JPMorgan Chase & Co.’s directors asked shareholders to oppose the calls to make Chief Executive Officer Jamie Dimon to resign from one of his roles as CEO and chairman of the company. The directors said that it could be disruptive and go against the best interests of investors.
JPMorgan’s board has a structure that allows appropriate accountability to its shareholders and acts as counterbalance to the combined CEO/chair role enjoyed by Dimon. This was according to former Exxon Mobil Corp. chairman and CEO Lee R. Raymond and former Johnson & Johnson chairman and CEO William C. Weldon. Raymond is the board’s presiding director. Weldon is the head of the board’s corporate governance and nominating committee
In a letter sent to shareholders, Weldon and Raymond said that an inflexible approach to question the capability of a person to serve as both CEO and chairman is not the right move to solve the problems the bank is facing.
Proxy advisers at Institutional Shareholder Services and Glass Lewis told investors to name a separate chairman and remove some directors from the bank. Calls for Dimon to step down as chairman of JPMorgan have escalated since May when the company disclosed there were lapses in risk control at its chief investment office during the London Whale scandal that resulted to around $6.2 billion losses.
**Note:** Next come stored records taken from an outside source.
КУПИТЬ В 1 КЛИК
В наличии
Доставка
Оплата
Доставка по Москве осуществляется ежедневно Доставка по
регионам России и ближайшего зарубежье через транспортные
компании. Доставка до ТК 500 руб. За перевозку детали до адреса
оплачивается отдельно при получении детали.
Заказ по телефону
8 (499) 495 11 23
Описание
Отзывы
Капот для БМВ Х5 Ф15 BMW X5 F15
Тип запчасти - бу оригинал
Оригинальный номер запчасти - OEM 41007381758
JPMorgan is the largest bank in the United States in terms of deposits and assets. Institutional Shareholder Services urged a vote to divide Dimon’s roles and remove three directors. Glass Lewis echoed the same sentiments as it wanted to fire three members of the risk committee as well as all three members of the audit committee after congressional and internal probes showed questionable risk-management practices at both the board and senior management levels. Shareholders of JPMorgan Chase will vote on the issue at their annual meeting on May 21.